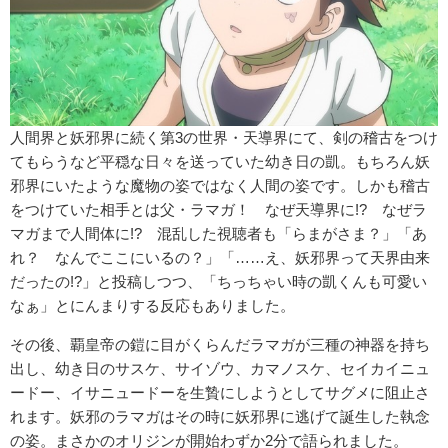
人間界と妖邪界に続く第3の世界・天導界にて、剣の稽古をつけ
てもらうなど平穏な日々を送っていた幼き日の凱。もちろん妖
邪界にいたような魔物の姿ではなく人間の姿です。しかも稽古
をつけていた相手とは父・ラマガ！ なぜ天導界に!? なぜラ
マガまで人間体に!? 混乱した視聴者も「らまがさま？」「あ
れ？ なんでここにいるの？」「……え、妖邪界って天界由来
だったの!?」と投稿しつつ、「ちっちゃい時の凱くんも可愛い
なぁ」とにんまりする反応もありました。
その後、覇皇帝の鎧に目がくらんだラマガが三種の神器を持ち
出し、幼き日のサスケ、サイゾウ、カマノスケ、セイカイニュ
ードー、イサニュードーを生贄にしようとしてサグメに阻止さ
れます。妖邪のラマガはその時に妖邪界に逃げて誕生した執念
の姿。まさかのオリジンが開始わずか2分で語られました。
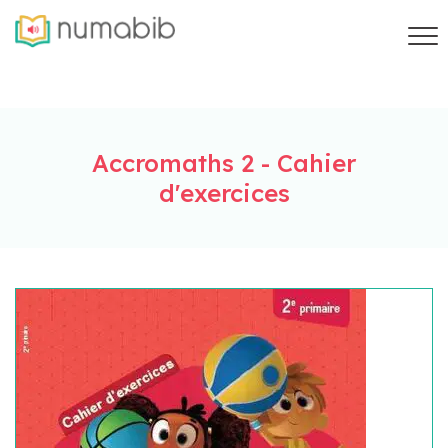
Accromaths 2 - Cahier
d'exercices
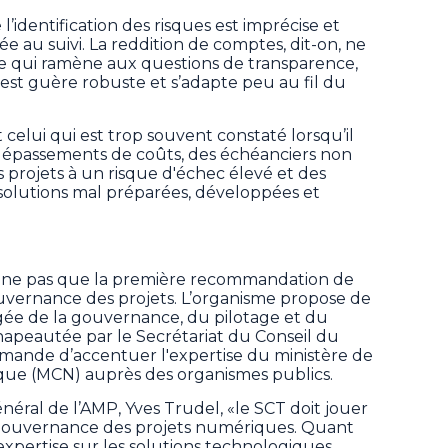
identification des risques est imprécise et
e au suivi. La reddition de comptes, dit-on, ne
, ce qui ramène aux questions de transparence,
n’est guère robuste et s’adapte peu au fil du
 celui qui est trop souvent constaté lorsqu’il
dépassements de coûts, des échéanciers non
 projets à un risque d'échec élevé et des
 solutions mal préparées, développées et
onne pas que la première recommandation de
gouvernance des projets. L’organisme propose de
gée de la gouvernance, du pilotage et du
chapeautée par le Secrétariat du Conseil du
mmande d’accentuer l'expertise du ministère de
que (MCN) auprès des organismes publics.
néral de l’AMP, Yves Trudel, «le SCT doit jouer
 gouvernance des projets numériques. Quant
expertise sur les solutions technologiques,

# # # # #

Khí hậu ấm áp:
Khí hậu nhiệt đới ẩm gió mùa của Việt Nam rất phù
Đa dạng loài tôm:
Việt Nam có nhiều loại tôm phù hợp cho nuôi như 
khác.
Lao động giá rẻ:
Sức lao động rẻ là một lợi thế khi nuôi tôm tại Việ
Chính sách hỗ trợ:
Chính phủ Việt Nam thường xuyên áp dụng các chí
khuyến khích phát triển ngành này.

# # # # #

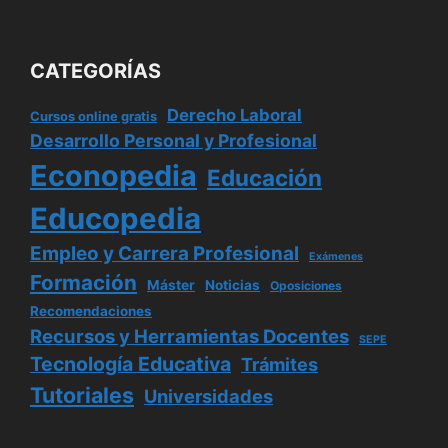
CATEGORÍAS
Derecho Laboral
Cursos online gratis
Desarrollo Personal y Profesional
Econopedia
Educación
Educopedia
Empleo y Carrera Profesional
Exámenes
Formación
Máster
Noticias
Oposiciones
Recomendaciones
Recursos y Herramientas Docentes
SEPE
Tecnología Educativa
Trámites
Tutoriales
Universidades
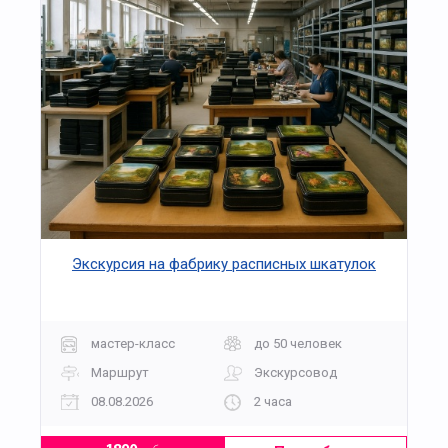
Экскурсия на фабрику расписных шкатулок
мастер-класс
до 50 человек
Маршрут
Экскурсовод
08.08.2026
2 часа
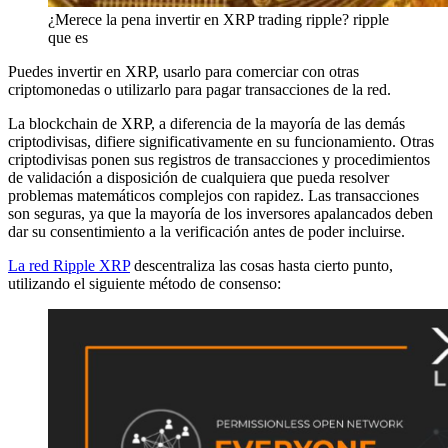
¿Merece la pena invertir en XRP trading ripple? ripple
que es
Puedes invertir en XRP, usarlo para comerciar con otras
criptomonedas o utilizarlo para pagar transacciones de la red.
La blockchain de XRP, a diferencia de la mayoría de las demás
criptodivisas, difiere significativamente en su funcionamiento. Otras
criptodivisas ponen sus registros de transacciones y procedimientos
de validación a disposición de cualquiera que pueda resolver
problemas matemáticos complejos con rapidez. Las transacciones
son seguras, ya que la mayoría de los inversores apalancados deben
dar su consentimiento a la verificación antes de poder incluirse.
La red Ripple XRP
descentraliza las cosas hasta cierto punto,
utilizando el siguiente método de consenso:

# # # # #

# WHAT TO PRODUCE
Give again the stretch of lines above from the one with "れます。妖邪のラマガはその時に妖邪界に逃げて誕生した執念" through the one with "expertise sur les", both ends kept, and copy no pictures.

# TASK SOLUTION
れます。妖邪のラマガはその時に妖邪界に逃げて誕生した執念
の姿。まさかのオリジンが開始わずか2分で語られました。
Accromaths 2 - Cahier
d'exercices
identification des risques est imprécise et
e au suivi. La reddition de comptes, dit-on, ne
, ce qui ramène aux questions de transparence,
n’est guère robuste et s’adapte peu au fil du
 celui qui est trop souvent constaté lorsqu’il
dépassements de coûts, des échéanciers non
 projets à un risque d'échec élevé et des
 solutions mal préparées, développées et
onne pas que la première recommandation de
gouvernance des projets. L’organisme propose de
gée de la gouvernance, du pilotage et du
chapeautée par le Secrétariat du Conseil du
mmande d’accentuer l'expertise du ministère de
que (MCN) auprès des organismes publics.
néral de l’AMP, Yves Trudel, «le SCT doit jouer
 gouvernance des projets numériques. Quant
expertise sur les solutions technologiques,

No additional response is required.